Activity
Output all of the records exactly, word for word.

━━━━━ Information supplied

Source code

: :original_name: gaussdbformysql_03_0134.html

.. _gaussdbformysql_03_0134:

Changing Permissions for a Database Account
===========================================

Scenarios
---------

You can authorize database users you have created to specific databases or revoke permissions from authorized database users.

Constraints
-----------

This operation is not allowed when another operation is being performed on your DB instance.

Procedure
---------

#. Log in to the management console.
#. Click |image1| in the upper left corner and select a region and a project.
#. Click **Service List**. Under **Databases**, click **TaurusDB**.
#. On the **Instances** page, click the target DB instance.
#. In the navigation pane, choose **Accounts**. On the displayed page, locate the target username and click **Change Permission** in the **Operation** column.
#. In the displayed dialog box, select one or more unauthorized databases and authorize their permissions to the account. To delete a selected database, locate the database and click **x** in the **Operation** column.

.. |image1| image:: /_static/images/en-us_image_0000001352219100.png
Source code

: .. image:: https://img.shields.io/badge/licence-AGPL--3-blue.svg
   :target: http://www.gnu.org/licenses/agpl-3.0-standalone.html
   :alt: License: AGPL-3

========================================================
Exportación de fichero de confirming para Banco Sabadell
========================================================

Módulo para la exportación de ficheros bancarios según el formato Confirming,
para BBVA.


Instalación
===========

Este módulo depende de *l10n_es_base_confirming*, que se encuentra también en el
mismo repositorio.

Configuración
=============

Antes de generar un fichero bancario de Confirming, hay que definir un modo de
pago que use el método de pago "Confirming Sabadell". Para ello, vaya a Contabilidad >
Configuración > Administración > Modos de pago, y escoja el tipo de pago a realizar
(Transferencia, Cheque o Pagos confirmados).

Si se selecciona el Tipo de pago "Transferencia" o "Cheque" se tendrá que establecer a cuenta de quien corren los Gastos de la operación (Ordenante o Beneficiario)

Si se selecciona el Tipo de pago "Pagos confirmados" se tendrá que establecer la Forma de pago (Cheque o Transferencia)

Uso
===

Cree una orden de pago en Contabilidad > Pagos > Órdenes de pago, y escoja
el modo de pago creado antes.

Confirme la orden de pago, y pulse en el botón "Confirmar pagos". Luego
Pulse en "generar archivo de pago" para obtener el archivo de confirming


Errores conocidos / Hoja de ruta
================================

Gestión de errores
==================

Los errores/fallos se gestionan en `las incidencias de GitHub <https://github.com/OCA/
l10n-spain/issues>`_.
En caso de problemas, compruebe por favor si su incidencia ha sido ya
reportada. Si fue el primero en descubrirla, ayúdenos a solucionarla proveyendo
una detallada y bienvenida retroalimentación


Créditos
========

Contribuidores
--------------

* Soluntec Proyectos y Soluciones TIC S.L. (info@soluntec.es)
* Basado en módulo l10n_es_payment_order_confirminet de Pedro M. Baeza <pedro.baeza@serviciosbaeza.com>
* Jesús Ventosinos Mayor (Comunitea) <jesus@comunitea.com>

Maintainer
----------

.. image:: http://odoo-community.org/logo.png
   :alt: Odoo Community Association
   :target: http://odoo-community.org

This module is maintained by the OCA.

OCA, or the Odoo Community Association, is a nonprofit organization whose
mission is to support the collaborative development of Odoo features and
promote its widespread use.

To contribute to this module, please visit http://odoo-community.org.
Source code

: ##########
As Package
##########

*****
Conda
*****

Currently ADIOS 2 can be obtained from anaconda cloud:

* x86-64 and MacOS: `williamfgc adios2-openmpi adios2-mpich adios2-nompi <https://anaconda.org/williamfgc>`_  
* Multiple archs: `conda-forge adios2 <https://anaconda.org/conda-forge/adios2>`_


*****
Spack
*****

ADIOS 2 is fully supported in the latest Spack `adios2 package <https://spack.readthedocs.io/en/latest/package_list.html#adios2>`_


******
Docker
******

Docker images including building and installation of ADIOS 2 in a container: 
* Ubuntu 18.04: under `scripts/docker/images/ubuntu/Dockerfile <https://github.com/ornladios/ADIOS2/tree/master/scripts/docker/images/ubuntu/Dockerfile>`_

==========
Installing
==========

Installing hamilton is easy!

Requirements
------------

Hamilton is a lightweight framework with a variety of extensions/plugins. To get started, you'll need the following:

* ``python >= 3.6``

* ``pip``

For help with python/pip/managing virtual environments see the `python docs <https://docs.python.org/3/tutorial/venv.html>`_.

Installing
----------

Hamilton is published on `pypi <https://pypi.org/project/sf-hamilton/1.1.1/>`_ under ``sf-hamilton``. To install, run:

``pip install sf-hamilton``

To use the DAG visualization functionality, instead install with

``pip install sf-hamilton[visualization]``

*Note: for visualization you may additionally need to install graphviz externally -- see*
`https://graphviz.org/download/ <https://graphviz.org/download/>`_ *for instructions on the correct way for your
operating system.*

━━━━━━━━━━

Response area
Source code

: :original_name: gaussdbformysql_03_0134.html

.. _gaussdbformysql_03_0134:

Changing Permissions for a Database Account
===========================================

Scenarios
---------

You can authorize database users you have created to specific databases or revoke permissions from authorized database users.

Constraints
-----------

This operation is not allowed when another operation is being performed on your DB instance.

Procedure
---------

#. Log in to the management console.
#. Click |image1| in the upper left corner and select a region and a project.
#. Click **Service List**. Under **Databases**, click **TaurusDB**.
#. On the **Instances** page, click the target DB instance.
#. In the navigation pane, choose **Accounts**. On the displayed page, locate the target username and click **Change Permission** in the **Operation** column.
#. In the displayed dialog box, select one or more unauthorized databases and authorize their permissions to the account. To delete a selected database, locate the database and click **x** in the **Operation** column.

.. |image1| image:: /_static/images/en-us_image_0000001352219100.png
Source code

: .. image:: https://img.shields.io/badge/licence-AGPL--3-blue.svg
   :target: http://www.gnu.org/licenses/agpl-3.0-standalone.html
   :alt: License: AGPL-3

========================================================
Exportación de fichero de confirming para Banco Sabadell
========================================================

Módulo para la exportación de ficheros bancarios según el formato Confirming,
para BBVA.


Instalación
===========

Este módulo depende de *l10n_es_base_confirming*, que se encuentra también en el
mismo repositorio.

Configuración
=============

Antes de generar un fichero bancario de Confirming, hay que definir un modo de
pago que use el método de pago "Confirming Sabadell". Para ello, vaya a Contabilidad >
Configuración > Administración > Modos de pago, y escoja el tipo de pago a realizar
(Transferencia, Cheque o Pagos confirmados).

Si se selecciona el Tipo de pago "Transferencia" o "Cheque" se tendrá que establecer a cuenta de quien corren los Gastos de la operación (Ordenante o Beneficiario)

Si se selecciona el Tipo de pago "Pagos confirmados" se tendrá que establecer la Forma de pago (Cheque o Transferencia)

Uso
===

Cree una orden de pago en Contabilidad > Pagos > Órdenes de pago, y escoja
el modo de pago creado antes.

Confirme la orden de pago, y pulse en el botón "Confirmar pagos". Luego
Pulse en "generar archivo de pago" para obtener el archivo de confirming


Errores conocidos / Hoja de ruta
================================

Gestión de errores
==================

Los errores/fallos se gestionan en `las incidencias de GitHub <https://github.com/OCA/
l10n-spain/issues>`_.
En caso de problemas, compruebe por favor si su incidencia ha sido ya
reportada. Si fue el primero en descubrirla, ayúdenos a solucionarla proveyendo
una detallada y bienvenida retroalimentación


Créditos
========

Contribuidores
--------------

* Soluntec Proyectos y Soluciones TIC S.L. (info@soluntec.es)
* Basado en módulo l10n_es_payment_order_confirminet de Pedro M. Baeza <pedro.baeza@serviciosbaeza.com>
* Jesús Ventosinos Mayor (Comunitea) <jesus@comunitea.com>

Maintainer
----------

.. image:: http://odoo-community.org/logo.png
   :alt: Odoo Community Association
   :target: http://odoo-community.org

This module is maintained by the OCA.

OCA, or the Odoo Community Association, is a nonprofit organization whose
mission is to support the collaborative development of Odoo features and
promote its widespread use.

To contribute to this module, please visit http://odoo-community.org.
Source code

: ##########
As Package
##########

*****
Conda
*****

Currently ADIOS 2 can be obtained from anaconda cloud:

* x86-64 and MacOS: `williamfgc adios2-openmpi adios2-mpich adios2-nompi <https://anaconda.org/williamfgc>`_  
* Multiple archs: `conda-forge adios2 <https://anaconda.org/conda-forge/adios2>`_


*****
Spack
*****

ADIOS 2 is fully supported in the latest Spack `adios2 package <https://spack.readthedocs.io/en/latest/package_list.html#adios2>`_


******
Docker
******

Docker images including building and installation of ADIOS 2 in a container: 
* Ubuntu 18.04: under `scripts/docker/images/ubuntu/Dockerfile <https://github.com/ornladios/ADIOS2/tree/master/scripts/docker/images/ubuntu/Dockerfile>`_

==========
Installing
==========

Installing hamilton is easy!

Requirements
------------

Hamilton is a lightweight framework with a variety of extensions/plugins. To get started, you'll need the following:

* ``python >= 3.6``

* ``pip``

For help with python/pip/managing virtual environments see the `python docs <https://docs.python.org/3/tutorial/venv.html>`_.

Installing
----------

Hamilton is published on `pypi <https://pypi.org/project/sf-hamilton/1.1.1/>`_ under ``sf-hamilton``. To install, run:

``pip install sf-hamilton``

To use the DAG visualization functionality, instead install with

``pip install sf-hamilton[visualization]``

*Note: for visualization you may additionally need to install graphviz externally -- see*
`https://graphviz.org/download/ <https://graphviz.org/download/>`_ *for instructions on the correct way for your
operating system.*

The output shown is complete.